No dobra. Nie zanudzam. Pozdrawiam→5
Polecam przeczytać powieść Robot Wiśniewskiego-Snerga
Dzięki za wizytę
No chyba, że to nie będą istoty w pełni niezależne i inteligentne, tylko non stop pod kontrola naszych programistów, by wypleniać wszelką obcość w zarodku
"Robota" - czytałem.
Na razie słynna jest sprawa przerażenia jaką wzbudziła 'tajna" rozmowa dwu projektów AI, ktore "natentychmiast" rozpoczęły dialog poza kontrolą. "Bestie" odłączono do zasilania.
Tak jak z niemowlęciem, gdy patrzy na coś.
U niemowlaka tego nie ma. Nie ma kultury, historii, doświadczenia, niema tego wszystkiego z czego powstał język czyli przekaz informacji.
Bardziej chodziło mi o to, że płaszczyzna ''porozumienia'' między ''obcymi'' a nami i ''fontanną'' byłaby tak różna... że w ogóle by jej nie było. Nawet takiej, jakiej opisałeś. To ciutkę podobnie, jakby płaskie rysunki z kartki, chciały zrozumieć do końca trójwymiarowy świat. Chociaż pewna nić by była. Bo to jednak ten sam świat. A może Obcy nas odwiedzają, tylko nie jesteśmy tak stworzeni, by ich zobaczyć.

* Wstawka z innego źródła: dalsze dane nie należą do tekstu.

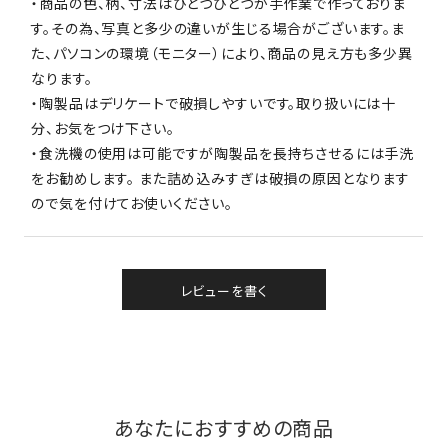
・商品の色、柄、寸法はひとつひとつが手作業で作っておりま
す。その為、写真と多少の違いが生じる場合がございます。ま
た、パソコンの環境（モニター）により、商品の見え方も多少異
なります。
・陶製品はデリケートで破損しやすいです。取り扱いには十
分、お気をつけ下さい。
・食洗機の使用は可能ですが陶製品を長持ちさせるには手洗
をお勧めします。 また詰め込みすぎは破損の原因となります
ので気を付けてお使いください。
レビューを書く
あなたにおすすめの商品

A oni żeby nas - tak:~))) Sorry. Coś mnie naszło dziś.
Poruszyłeś temat nad którym zastanawiają się filozofowie o co najmniej 2 tysięcy lat. To temat rzeka, nie raczej ocean.
Idealny świat!
Jak wiesz samo to pojęcie jest tak szerokie jak Ocean Spokojny. Teoretycznie wielu filozofów dało jakąś tam wykładnie takiego świata. Także próbowali to zrobić słuchający ich tzw. Politycy. Weźmy pierwszy z brzegu przykład. Marks i Engels w swoich dziełach próbowali nakreślić coś w rodzaju takiego idealnego świata opierając się teoretycznie na teorii która mówi że wszyscy ludzie są sobie równi. I o ile ich idee jakoś się broniły to praktyka pokazała jak mentalność ludzka potrafiła te teorię zmienić i jak narodził się potwór zwany komunizmem. Bardzo podobnie było z ideologami i filozofami na których oparł się nazizm. Teoria czystej Rasy Aryjskiej ma swoje korzenie jeszcze w starożytności, ale kwintesencja tego nurtu rozwinęła się pod rządami III Rzeszy. I co ? Narodził się bardzo podobny potwór.

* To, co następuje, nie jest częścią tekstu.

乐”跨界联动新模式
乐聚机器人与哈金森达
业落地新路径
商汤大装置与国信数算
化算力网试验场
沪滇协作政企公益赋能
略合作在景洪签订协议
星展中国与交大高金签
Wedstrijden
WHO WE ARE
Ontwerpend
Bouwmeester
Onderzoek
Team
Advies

To tak tytułem wstępu. Piszesz „Człowiek jako najsłabszy i całkowicie dysfunkcyjny nie może pełnić funkcji zarządzających. Ta funkcja została powierzona komputerom" – to bardzo, bardzo ryzykowna decyzja. Komputery przynajmniej na razie nie mają żadnych uczuć, więc łatwo sobie wyobrazić tysiące sytuacji tzw. życiowych które my ludzie zrozumiemy (przykład – kobieta nie może iść do pracy bo nagle zachorowało jej dziecko) ale bezuczuciowy komputer po prostu odnotuje że kobieta nie przyszła do pracy i np. Zaproponuje karę. Upraszczam ale logika tu jest bardzo konkretna.
Napisałeś "Osobniki pasożytnicze umierają młodo, bo nikt im nie broni żreć, korzystać z narkotyków itd. Osobniki wykazujące agresję są eksterminowane. W ten sposób, z puli genów, usuwane są w sposób naturalny te aberracje, które są zbędne ludzkości" To brzmi bardzo pięknie w teorii, ale sam wiesz jak jest w życiu. Ktoś sprytny umiejący oszukać komputer będzie mógł robić sobie co chce, a durna maszyna nawet się nie zorientuje że ktoś ją kiwa i to na całego. Czyli znów będą lepsi i gorsi tylko w innej skali. Nie będzie się liczyła tak bardzo kasa, ale raczej umiejętności oszukania maszyny (albo jedno i drugie).
Napisałeś „Każdy człowiek od urodzenia ma prowadzoną ewidencję, a całość działań nakierowana jest na harmonijny rozwój zarówno rodzaju ludzkiego jaki otaczającego go świata. To wymaga ingerencji w procesy prokreacji, ale bazy danych umożliwiają kojarzenie par „pozytywnych” oraz selekcjonowanie gatunku ludzkiego" – tu patrz wyżej znowu ktoś może oszukać maszynę.
Napisałeś "Komputery replikują się same i wykonuję większość prac, korzystając z ludzkiego zasobu na zasadach obserwacji oraz wykorzystania i rozszerzenia koncepcji wygenerowanych przez ludzi. - tu pachnie wykorzystywaniem ludzi jako ludzkich robotów, pozbawionych praw itd. Takie żywe roboty pracujące dla swoich panów z metalu.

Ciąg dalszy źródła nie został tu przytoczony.